(Source data)
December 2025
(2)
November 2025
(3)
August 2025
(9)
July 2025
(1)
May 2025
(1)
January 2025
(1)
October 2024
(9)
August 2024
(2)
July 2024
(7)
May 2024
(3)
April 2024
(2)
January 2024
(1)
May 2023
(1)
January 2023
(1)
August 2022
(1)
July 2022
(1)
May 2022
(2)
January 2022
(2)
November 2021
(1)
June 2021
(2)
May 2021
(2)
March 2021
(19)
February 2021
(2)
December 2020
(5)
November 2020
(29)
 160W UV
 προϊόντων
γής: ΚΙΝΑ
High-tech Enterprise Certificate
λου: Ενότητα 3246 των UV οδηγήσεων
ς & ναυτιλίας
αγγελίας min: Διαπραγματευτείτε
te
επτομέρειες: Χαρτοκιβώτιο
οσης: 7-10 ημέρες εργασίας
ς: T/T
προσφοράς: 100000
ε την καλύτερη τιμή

What you are asked to do: A verbatim copy of every entry is needed.

Written answer:
December 2025
(2)
November 2025
(3)
August 2025
(9)
July 2025
(1)
May 2025
(1)
January 2025
(1)
October 2024
(9)
August 2024
(2)
July 2024
(7)
May 2024
(3)
April 2024
(2)
January 2024
(1)
May 2023
(1)
January 2023
(1)
August 2022
(1)
July 2022
(1)
May 2022
(2)
January 2022
(2)
November 2021
(1)
June 2021
(2)
May 2021
(2)
March 2021
(19)
February 2021
(2)
December 2020
(5)
November 2020
(29)
 160W UV
 προϊόντων
γής: ΚΙΝΑ
High-tech Enterprise Certificate
λου: Ενότητα 3246 των UV οδηγήσεων
ς & ναυτιλίας
αγγελίας min: Διαπραγματευτείτε
te
επτομέρειες: Χαρτοκιβώτιο
οσης: 7-10 ημέρες εργασίας
ς: T/T
προσφοράς: 100000
ε την καλύτερη τιμή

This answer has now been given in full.